Reid’s coming to rescue me!

She might have exulted in the news more if her skin didn’t start itching worse than the time she’d rolled into a patch of poison ivy. Multiply the I-need-to-scratch-NOW feeling by ten and you might have understood her newest torture. Worse, she couldn’t move to ease it, not with the straps binding her to the gurney. A lack of mobility, of course, made the itch worse.

Everything irritated her from the leather chafing her exposed wrists and ankles to the bright lights above. Those pupil-seeking bastards seemed determined to burn holes through her eyelids. Her sympathy for mythical vampire figures and their aversion to daylight, shifted. No more would she mock the nocturnally challenged.

A sharp crack of a gunshot made her moan as the sound reverberated in her head.
Hello, still in need of a pain reliever here.

The second ringing bang didn’t see her faring any better. She struggled to open her eyes, utter a sound or move, but it was as if her body were apart from her, tethered to her consciousness yet adrift when it came to use. Probably not a bad thing considering her untenable situation.

A situation that was about to get better?

She heard the rumble of an animal, a bear. How she knew, she couldn’t have said. But something within her recognized it.

Consciousness wavered for a moment as she struggled and strained to understand what happened. This whole unable-to-see-events-unfolding sucked. Relying on her other senses made her feel so vulnerable and out of the loop. Deciphering the situation was like putting together puzzle pieces blind.

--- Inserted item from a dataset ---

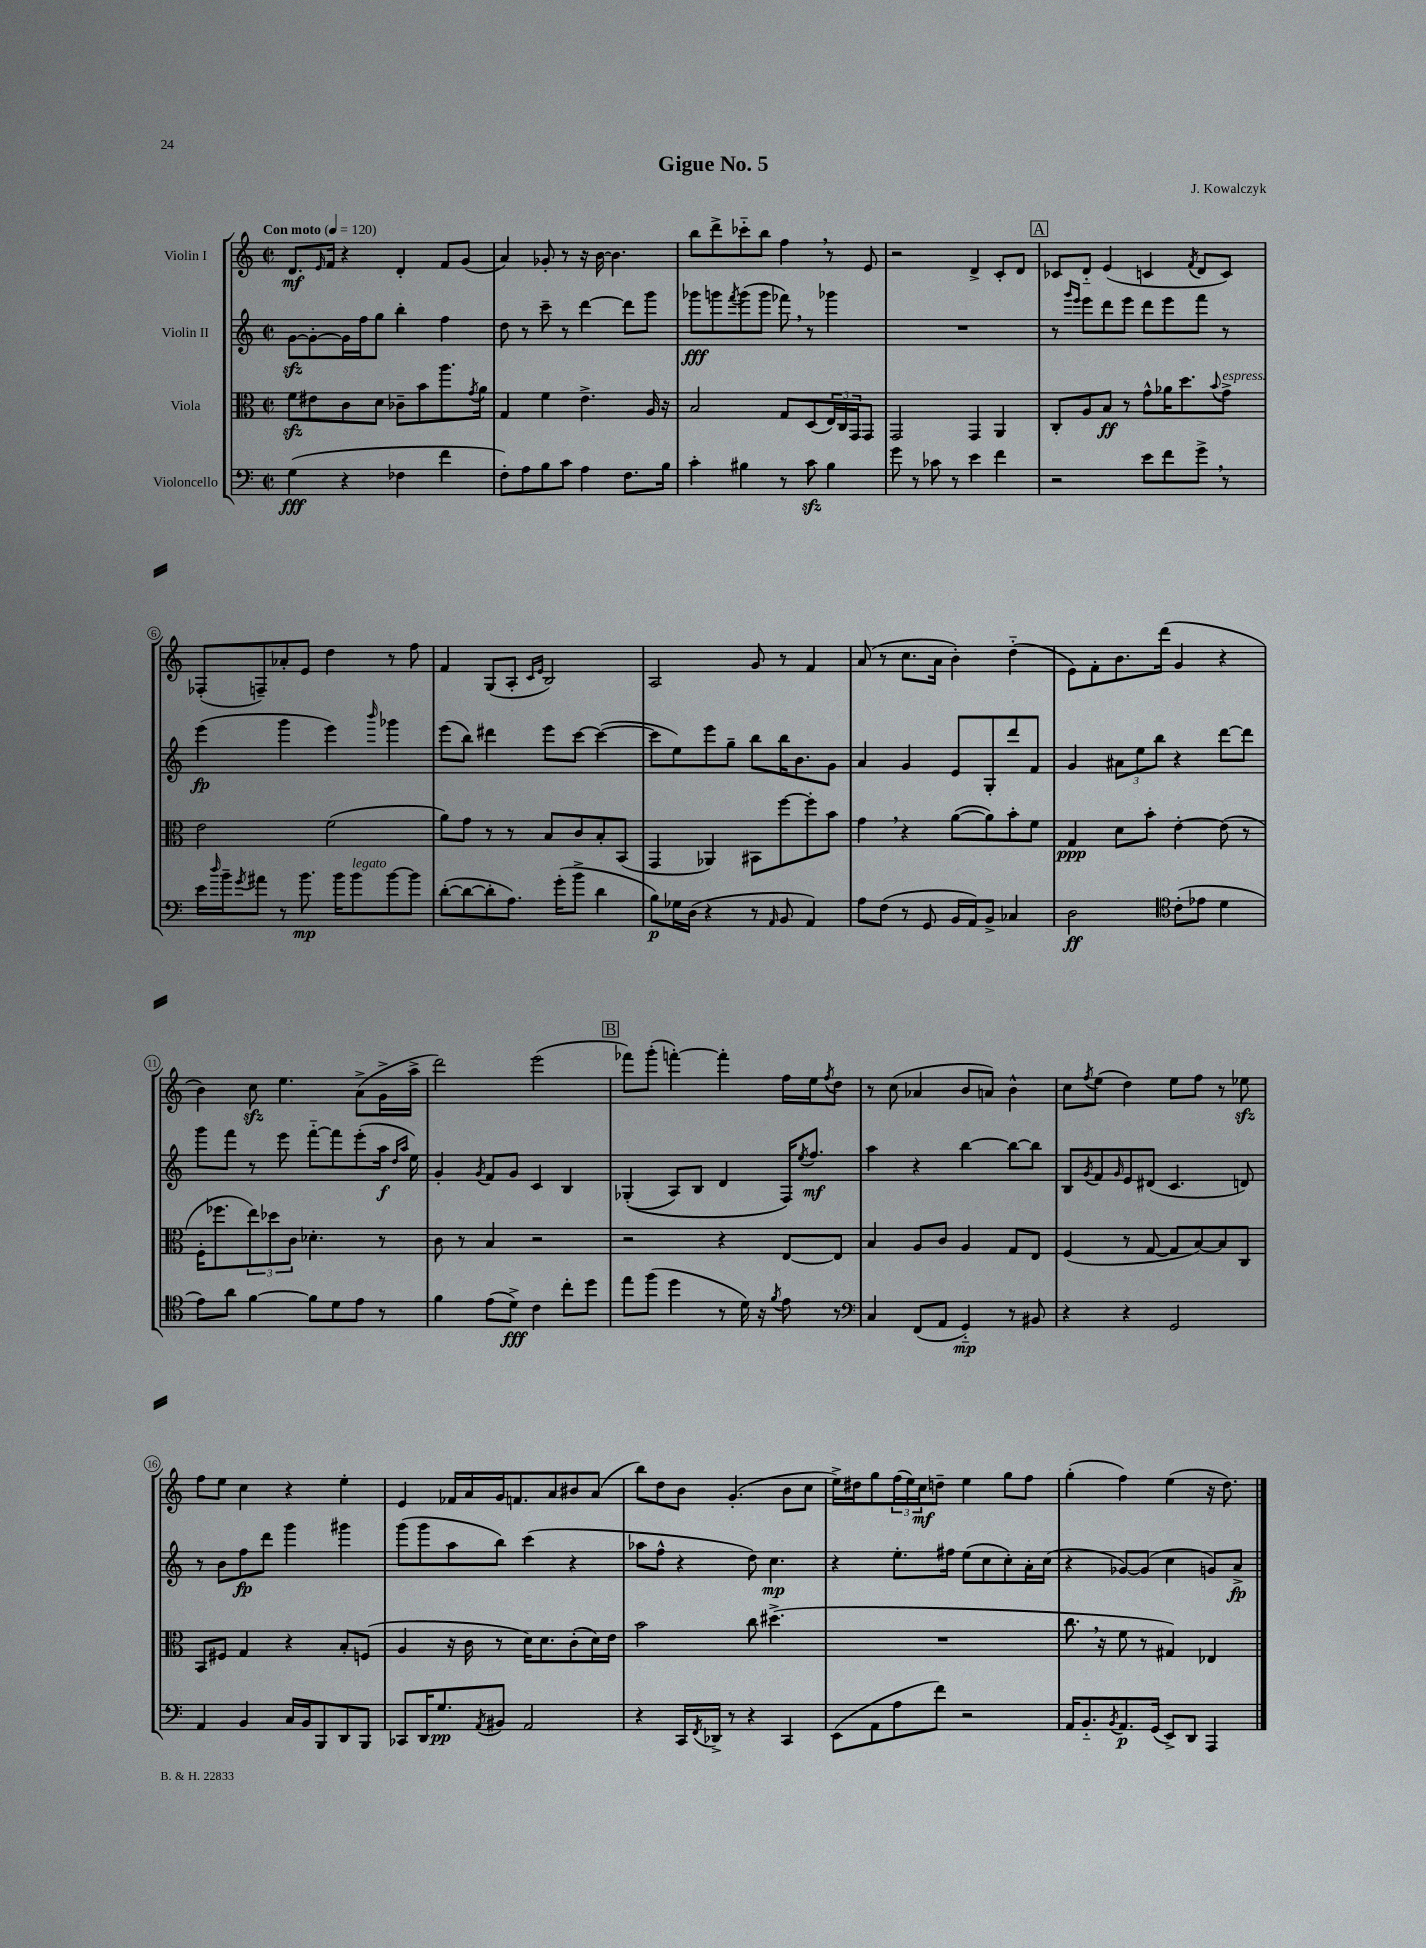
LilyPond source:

She did her best though.

It seemed those torturing her were under attack. Good news for her, but luck short-lived as she heard a
whoosh
that sent a chill through her.

Oh no. Not again.

Those who’ve lived through certain traumas remember key aspects. For victims of tornados, it was seeing that cone of wind and debris. For Tammy, her trigger was that whooshing noise, the sound fire made when it announced its grand entrance, hungry and ready to consume everything in its path.
And crisp my chubby thighs into Tammy bacon. Everyone knows everything’s better with bacon.

Humor didn’t alleviate her terror. Smoke tickled her sensitive nasal passages, its invasive stench permeating the air and bringing forth a whimper. Memories long forgotten, memories she’d buried and locked away for her own peace of mind, surfaced and forced her to recall the last time she’d confronted fire.

Just a child, she’d gone to the cabin with her dad. A father-daughter weekend of target shooting and fishing. Of roasting marshmallows and snuggling as he read her a book.

A crisp and cool night, her father built her a crackling fire. They were just about to read some fairy tale with a dragon and his princess when it happened. A simple everyday occurrence, a popping ember from the fireplace. A hot glowing chunk hit the rug and didn’t immediately extinguish.

Her father, barefoot at the time and thus unable to stamp it out, urged her to fetch a glass of water. Tammy rushed to the sink and the counter with its keg of water. No well meant they brought their water with them in big plastic jugs with a tap in the side. A tap that poured molasses slow.

Young and clumsy, she tripped and spilled the cupful of liquid before she could return. By the time she’d fetched another, curling smoke rose from a dancing flame.

“Run outside, Tammy. Let me take care of this, and then you can come back in for a story,” her father urged as he grabbed the small cup of liquid and splashed it. She would always remember the sizzling sound of her tiny cup of water as he poured it over the growing fire, a sound that said not enough. But she’d not understood at the time. She’d skipped outside, convinced her daddy would fix it. Daddy fixed everything.